I've PMed most of you either for addresses or to let you know what was available of what you asked for. We've still got stuff, though the selection is getting more thin.


----------



## the brit (Jun 23, 2003)

So many first time posters asking for things :laugh:

I'll freeload a wash mitt if the others fall through. Or a backpack. But not a B3 Bra; please no.


----------



## CHK ENG (Jul 27, 2013)

I'd like a q7 key chain or two please. 


Sent from my iPad using Tapatalk


----------



## Spike00513 (Jul 13, 2012)

I'd like the B6 A4 sunroof deflector (I have a B6 A4, so if you have any other fitting parts for that, I volunteer as well! Know that because the B7 is essentially a face-lifted B6, most parts fit from that as well, along with other Audis. A 12' A5 steering wheel does. So does a new Touareg cigarette holder LED lights.)

If others fall through, I'd freeload (In order of want, for stuff that fits my car/me)
-Silver key fob cover (for my facelift B7 key, which fits)
-Audi valve stem caps
-Canvas trunk box
-First aid kit

Anything else you have too. I love VW/Audi paraphernalia (I have two 1.8T AMB pistons welded together hanging on my wall...) and can probably figure out how to make something work on my car, regardless of what other VAG car its from.

Thank you!


----------



## rs4life1337 (Dec 24, 2014)

*back pack/clip*

Oh man that back pack would go so good to carry all my clients profiles when selling gross audis and so would that money clip when they ask me how much I love my brand lol!

Please the back pack or clip it would help me out a lot while making sales the end of the month and it would make for an awesome story to tell my clients!

Thank you and marry Christmas to all!


----------



## clintg60-16v (Dec 13, 2002)

I just bought a Q7 TDI - would love a keychain to go with it!


----------



## bergoner (Sep 30, 2003)

Is the DVD Nav update still available?


----------



## mkvturbogli (Mar 28, 2012)

A new backpack would be nice to carry all my textbooks. If it's still available, pretty please?


----------



## urCoupe (Dec 24, 2014)

I'll take the 2 C5 A6 window deflectors, and I'll even take the Leather PDA Case 

Thanks!


----------



## jamerican1 (Dec 8, 2005)

Is there anything left? I have a B5 and B7 I'll take the money clip is its still available. Or even the bra if its still available.


----------



## P_Roc (Dec 11, 2011)

Can I get the b5 a4 bra?


----------



## [email protected] (Apr 9, 2004)

Just a quick update, I'm sorting through this thread today. I've reached out to everyone on here via our PM system and hopefully we can get something out to everyone on here who drives an Audi. It may not be your first request as some of the stuff went quickly. FYI, the backpack isn't that nice anyway. 

Check your PM and send me your address (and also the car you drive if you haven't already told me that).
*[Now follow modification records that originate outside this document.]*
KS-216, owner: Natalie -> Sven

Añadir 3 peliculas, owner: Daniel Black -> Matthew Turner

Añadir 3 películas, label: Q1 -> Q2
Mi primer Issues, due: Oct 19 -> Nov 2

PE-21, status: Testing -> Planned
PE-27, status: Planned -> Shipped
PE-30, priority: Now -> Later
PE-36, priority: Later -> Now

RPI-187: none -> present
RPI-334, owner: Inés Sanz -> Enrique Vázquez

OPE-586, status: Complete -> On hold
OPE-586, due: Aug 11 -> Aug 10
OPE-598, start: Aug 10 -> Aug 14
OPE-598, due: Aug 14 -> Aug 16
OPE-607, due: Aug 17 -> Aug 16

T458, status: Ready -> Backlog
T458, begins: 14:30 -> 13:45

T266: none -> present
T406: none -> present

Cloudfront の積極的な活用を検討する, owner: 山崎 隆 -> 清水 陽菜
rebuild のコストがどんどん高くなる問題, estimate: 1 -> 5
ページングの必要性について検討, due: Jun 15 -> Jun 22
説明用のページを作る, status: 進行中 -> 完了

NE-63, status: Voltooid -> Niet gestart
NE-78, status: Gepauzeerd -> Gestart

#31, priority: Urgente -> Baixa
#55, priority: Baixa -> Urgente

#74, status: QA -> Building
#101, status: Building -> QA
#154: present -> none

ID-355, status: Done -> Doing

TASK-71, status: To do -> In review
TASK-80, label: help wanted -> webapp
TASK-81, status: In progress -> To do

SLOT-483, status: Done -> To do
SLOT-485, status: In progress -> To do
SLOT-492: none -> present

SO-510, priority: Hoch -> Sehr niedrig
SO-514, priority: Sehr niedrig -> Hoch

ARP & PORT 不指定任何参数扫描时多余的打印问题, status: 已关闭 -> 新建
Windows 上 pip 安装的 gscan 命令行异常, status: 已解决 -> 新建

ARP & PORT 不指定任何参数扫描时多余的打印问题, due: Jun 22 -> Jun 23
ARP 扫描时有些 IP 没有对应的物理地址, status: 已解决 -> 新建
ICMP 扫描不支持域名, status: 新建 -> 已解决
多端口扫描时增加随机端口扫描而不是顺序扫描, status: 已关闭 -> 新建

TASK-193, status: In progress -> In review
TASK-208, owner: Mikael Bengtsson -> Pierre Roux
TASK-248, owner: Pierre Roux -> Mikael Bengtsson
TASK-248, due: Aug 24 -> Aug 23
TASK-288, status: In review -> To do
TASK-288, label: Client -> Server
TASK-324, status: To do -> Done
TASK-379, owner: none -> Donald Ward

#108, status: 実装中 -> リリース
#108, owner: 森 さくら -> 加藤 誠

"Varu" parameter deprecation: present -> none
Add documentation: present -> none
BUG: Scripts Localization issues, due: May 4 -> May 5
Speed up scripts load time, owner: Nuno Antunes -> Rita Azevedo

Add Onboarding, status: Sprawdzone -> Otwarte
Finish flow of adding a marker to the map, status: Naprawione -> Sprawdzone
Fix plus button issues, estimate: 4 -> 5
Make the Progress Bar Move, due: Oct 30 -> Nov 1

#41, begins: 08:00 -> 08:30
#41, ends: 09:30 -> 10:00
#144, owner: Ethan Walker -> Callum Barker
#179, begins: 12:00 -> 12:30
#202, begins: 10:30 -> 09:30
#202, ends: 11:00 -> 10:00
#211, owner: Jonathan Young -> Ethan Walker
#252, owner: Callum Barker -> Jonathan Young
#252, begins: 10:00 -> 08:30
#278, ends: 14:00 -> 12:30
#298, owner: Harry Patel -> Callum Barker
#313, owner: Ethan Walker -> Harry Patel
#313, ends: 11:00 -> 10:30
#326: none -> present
We have a pretty big pile of stuff here so will get out what we can.

Thanks again for using the Fourtitude forums. I know you have a lot of choices in your daily online routine, and we sincerely appreciate your participation here.

BTW, this AudiSecretSanta giveaway is now officially closed. I'm not going to be shipping stuff out to any more requests below this thread, but do please watch and post in our model specific forums as we have a lot more Audi Accessories to give away over the next few weeks.


----------



## ProPatria (May 15, 2011)

If there is anything left for a B7 A4, it would be greatly appreciated.


----------



## Mibraab (Jan 11, 2015)

I would like the A3 trunk sill protector if it is still available.

Thanks!


----------



## bergoner (Sep 30, 2003)

Mibraab said:


> I would like the A3 trunk sill protector if it is still available.
> 
> Thanks!


See below...



[email protected] said:


> BTW, this AudiSecretSanta giveaway is now officially closed. I'm not going to be shipping stuff out to any more requests below this thread, but do please watch and post in our model specific forums as we have a lot more Audi Accessories to give away over the next few weeks.


----------